── Data for processing ──

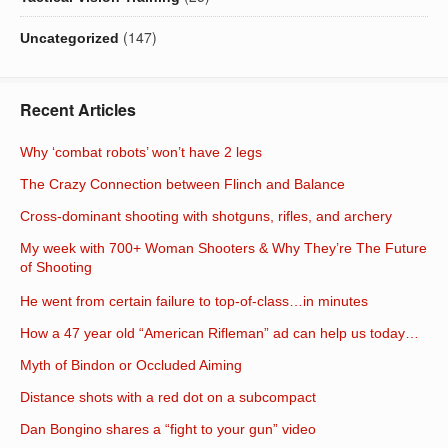
(147)
Uncategorized
Recent Articles
Why ‘combat robots’ won’t have 2 legs
The Crazy Connection between Flinch and Balance
Cross-dominant shooting with shotguns, rifles, and archery
My week with 700+ Woman Shooters & Why They’re The Future
of Shooting
He went from certain failure to top-of-class…in minutes
How a 47 year old “American Rifleman” ad can help us today…
Myth of Bindon or Occluded Aiming
Distance shots with a red dot on a subcompact
Dan Bongino shares a “fight to your gun” video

───

* Problem to solve: Copy the data again, swapping "red dot" for "green dot" and keeping everything else the same. Leave the pictures out.

* Written reply:
(147)
Uncategorized
Recent Articles
Why ‘combat robots’ won’t have 2 legs
The Crazy Connection between Flinch and Balance
Cross-dominant shooting with shotguns, rifles, and archery
My week with 700+ Woman Shooters & Why They’re The Future
of Shooting
He went from certain failure to top-of-class…in minutes
How a 47 year old “American Rifleman” ad can help us today…
Myth of Bindon or Occluded Aiming
Distance shots with a green dot on a subcompact
Dan Bongino shares a “fight to your gun” video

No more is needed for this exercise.